IEEE Trans Image Process. 2014 May;23(5):1980-93. doi: 10.1109/TIP.2014.2310126.
The goal of this paper is to propose a statistical model of quantized discrete cosine transform (DCT) coefficients. It relies on a mathematical framework of studying the image processing pipeline of a typical digital camera instead of fitting empirical data with a variety of popular models proposed in this paper.

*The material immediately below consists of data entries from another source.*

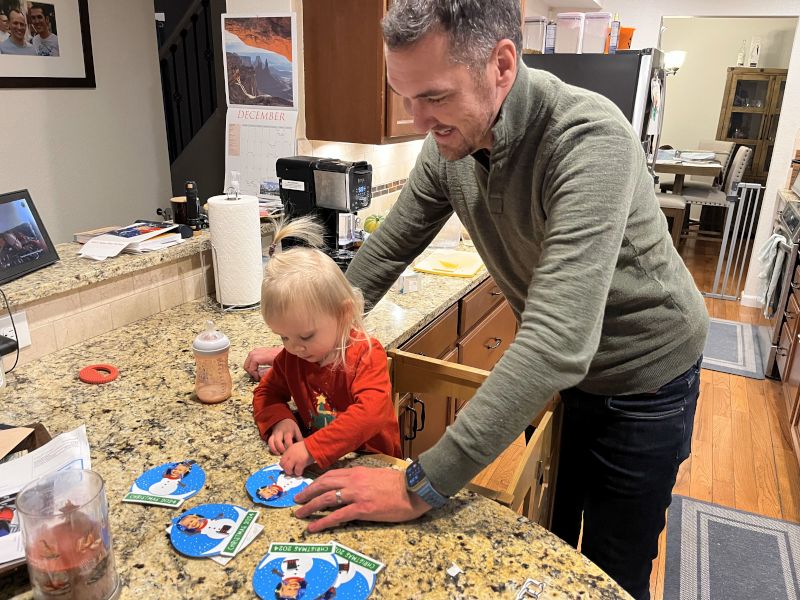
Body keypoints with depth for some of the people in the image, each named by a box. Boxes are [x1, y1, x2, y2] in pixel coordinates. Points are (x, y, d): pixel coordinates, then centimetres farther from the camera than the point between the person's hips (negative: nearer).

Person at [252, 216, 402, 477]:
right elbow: (267, 392, 13)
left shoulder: (367, 355, -17)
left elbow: (371, 412, -30)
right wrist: (279, 420, -9)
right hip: (316, 464, 4)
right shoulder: (291, 357, 2)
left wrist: (313, 447, -37)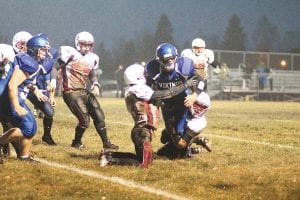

To highlight the accuracy of the proposed model, this paper exploits it for the detection of hidden information in JPEG images. By formulating the hidden data detection as a hypothesis testing, this paper studies the most powerful likelihood ratio test for the steganalysis of Jsteg algorithm and establishes theoretically its statistical performance. Based on the proposed model of DCT coefficients, a maximum likelihood estimator for embedding rate is also designed. Numerical results on simulated and real images emphasize the accuracy of the proposed model and the performance of the proposed test.
本文旨在提出一种量化离散余弦变换(DCT)系数的统计模型。它依赖于研究典型数字相机图像处理流水线的数学框架,而不是用本文提出的各种流行模型拟合经验数据。为了突出所提出模型的准确性,本文将其用于检测 JPEG 图像中的隐藏信息。通过将隐藏数据检测表述为假设检验,本文研究了用于 Jsteg 算法隐写分析的最强大似然比检验,并从理论上确定了其统计性能。基于提出的 DCT 系数模型,还设计了用于嵌入率的最大似然估计器。对模拟和真实图像的数值结果强调了所提出模型的准确性和所提出检验的性能。